Still, Republican state Rep. Roger Hunt says there are too many abortions being performed here. He's been drafting abortion restriction legislation in South Dakota for more than a decade and says his mission is to take those restrictions even further.

In the South Dakota codified law book, there are 36 pages in all with laws that define life as beginning with conception, and those requiring parental consent of a minor. Hunt doesn't consider these laws restrictive enough.

"It's the matter of the woman's legal, constitutional and moral right to have a relationship with her child," he says. "And that the interference and termination of that relationship when you're terminating a legal right — a constitutional right — cannot be done, and that's an issue the U.S. Supreme Court has never, ever addressed."

An Undue Burden On Women?

"Calling this law protective is supremely cynical," says Sarah Stoesz, who heads the local chapter of Planned Parenthood. "It's nothing but coercive."

Stoesz says this latest law requiring a longer waiting period and more counseling puts an undue burden on women in a vast state like South Dakota.

"Women already drive great distances [to get an abortion]," she says. "The logistical and financial hardships imposed on women under this 72-hour wait are cruel and unnecessary and intolerable — and, I think, unethical."
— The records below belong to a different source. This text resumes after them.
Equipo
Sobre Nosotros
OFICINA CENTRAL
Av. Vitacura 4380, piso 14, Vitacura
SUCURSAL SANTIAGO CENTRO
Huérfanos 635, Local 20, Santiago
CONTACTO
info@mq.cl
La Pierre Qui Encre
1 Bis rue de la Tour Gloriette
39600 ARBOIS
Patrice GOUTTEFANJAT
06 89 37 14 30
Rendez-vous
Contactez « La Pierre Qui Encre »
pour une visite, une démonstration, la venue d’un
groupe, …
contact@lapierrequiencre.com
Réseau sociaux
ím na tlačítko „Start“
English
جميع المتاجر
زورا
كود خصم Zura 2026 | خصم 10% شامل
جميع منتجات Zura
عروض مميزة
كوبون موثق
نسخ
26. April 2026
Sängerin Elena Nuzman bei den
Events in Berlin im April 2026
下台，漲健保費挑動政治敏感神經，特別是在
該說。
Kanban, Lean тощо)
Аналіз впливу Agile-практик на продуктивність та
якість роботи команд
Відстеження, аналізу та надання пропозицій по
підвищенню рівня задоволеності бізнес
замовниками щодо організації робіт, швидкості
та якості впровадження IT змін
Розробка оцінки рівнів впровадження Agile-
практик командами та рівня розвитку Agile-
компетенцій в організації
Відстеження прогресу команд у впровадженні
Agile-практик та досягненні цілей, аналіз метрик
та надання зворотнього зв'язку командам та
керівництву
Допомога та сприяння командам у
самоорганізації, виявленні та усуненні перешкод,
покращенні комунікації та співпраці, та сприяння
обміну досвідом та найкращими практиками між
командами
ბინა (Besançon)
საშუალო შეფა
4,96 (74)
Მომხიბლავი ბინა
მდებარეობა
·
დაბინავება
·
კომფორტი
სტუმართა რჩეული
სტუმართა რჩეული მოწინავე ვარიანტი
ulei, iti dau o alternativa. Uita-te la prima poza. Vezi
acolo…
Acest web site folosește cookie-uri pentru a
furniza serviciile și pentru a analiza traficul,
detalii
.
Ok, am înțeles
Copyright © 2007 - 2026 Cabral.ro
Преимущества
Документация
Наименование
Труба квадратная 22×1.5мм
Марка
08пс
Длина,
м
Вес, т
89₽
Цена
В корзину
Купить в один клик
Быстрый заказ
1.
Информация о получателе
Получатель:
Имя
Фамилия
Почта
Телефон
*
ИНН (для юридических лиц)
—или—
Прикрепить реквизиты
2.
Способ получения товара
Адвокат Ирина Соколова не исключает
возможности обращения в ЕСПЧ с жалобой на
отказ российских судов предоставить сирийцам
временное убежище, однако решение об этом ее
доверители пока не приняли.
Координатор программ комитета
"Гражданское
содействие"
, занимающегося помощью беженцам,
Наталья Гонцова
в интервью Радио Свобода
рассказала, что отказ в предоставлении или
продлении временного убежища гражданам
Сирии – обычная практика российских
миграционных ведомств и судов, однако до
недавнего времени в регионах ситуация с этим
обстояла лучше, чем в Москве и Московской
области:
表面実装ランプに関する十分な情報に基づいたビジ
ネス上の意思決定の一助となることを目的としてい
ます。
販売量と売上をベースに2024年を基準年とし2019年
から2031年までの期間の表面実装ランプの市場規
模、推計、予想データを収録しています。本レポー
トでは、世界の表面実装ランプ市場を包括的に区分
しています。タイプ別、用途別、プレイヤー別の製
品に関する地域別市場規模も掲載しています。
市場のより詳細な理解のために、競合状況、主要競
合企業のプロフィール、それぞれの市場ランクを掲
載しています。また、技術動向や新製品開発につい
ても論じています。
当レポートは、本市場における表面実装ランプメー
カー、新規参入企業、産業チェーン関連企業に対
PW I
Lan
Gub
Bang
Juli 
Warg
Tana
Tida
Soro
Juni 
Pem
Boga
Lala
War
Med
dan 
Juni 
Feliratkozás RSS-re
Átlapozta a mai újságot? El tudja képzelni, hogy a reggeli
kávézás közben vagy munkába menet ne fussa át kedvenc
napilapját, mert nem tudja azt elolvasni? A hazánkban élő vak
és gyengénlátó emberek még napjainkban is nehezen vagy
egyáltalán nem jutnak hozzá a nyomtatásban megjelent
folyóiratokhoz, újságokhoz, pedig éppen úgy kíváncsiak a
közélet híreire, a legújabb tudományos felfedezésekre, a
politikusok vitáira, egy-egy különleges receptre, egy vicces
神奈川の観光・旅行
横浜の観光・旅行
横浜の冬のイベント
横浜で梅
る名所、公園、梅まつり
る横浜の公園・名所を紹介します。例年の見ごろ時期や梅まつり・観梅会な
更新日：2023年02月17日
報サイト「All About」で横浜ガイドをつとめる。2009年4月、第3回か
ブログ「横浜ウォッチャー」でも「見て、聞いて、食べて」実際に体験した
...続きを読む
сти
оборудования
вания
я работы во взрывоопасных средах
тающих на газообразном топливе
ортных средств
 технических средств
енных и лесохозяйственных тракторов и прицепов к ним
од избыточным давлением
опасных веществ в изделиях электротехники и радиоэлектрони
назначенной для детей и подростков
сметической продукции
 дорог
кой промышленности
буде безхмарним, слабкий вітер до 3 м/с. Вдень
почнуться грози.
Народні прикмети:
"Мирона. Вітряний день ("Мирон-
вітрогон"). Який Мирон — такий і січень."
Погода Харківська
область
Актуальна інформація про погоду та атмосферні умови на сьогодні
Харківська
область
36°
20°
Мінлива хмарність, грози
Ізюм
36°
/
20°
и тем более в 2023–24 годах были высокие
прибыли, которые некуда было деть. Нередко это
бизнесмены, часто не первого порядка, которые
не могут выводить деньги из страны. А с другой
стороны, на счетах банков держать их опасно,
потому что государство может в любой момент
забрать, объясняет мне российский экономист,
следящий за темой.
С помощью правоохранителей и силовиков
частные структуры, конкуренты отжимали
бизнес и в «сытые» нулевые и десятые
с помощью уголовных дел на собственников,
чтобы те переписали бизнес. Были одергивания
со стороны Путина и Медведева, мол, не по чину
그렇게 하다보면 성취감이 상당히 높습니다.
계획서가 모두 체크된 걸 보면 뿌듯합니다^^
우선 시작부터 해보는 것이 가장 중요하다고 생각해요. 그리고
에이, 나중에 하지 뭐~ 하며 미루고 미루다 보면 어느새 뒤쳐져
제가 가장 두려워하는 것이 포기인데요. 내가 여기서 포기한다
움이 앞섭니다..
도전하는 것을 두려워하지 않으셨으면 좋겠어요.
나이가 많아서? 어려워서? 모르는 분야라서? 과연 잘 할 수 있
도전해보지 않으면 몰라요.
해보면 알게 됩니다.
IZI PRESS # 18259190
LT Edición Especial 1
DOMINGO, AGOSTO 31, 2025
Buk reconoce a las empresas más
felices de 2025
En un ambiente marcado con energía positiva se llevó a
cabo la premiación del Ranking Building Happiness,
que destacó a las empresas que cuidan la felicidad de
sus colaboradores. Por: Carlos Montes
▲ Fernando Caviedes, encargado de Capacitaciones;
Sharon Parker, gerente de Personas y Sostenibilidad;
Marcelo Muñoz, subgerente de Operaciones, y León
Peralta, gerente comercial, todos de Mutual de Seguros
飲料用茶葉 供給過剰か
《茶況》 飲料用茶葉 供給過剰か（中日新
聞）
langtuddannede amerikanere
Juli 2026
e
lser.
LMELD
Stoesz says that across the country, state legislatures with newly elected Republican majorities are also proposing more restrictive abortion laws.

"I do not believe what they are doing reflects the will of the people," she says. "And if they believed that what they are doing reflects the will of the people, they would have been more open and transparent when they ran for office, and in fact they weren't."

Hunt says that as long as he is in office, he'll continue to do what he's done his entire political career — try to further restrict abortions. And Planned Parenthood will very likely continue to challenge those laws in court.